Listed records Start Marker

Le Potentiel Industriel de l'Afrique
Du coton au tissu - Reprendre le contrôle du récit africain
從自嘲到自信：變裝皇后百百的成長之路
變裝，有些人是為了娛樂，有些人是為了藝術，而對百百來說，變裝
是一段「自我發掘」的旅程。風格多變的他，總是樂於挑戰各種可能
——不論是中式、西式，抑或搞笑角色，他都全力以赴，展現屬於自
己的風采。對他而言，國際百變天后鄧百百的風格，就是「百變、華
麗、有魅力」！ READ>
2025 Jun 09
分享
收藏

Listed records End Marker

### Task prompt:
Output the text of the records above word for word, keeping each line as it appears.

### Response for this exercise:
Le Potentiel Industriel de l'Afrique
Du coton au tissu - Reprendre le contrôle du récit africain
從自嘲到自信：變裝皇后百百的成長之路
變裝，有些人是為了娛樂，有些人是為了藝術，而對百百來說，變裝
是一段「自我發掘」的旅程。風格多變的他，總是樂於挑戰各種可能
——不論是中式、西式，抑或搞笑角色，他都全力以赴，展現屬於自
己的風采。對他而言，國際百變天后鄧百百的風格，就是「百變、華
麗、有魅力」！ READ>
2025 Jun 09
分享
收藏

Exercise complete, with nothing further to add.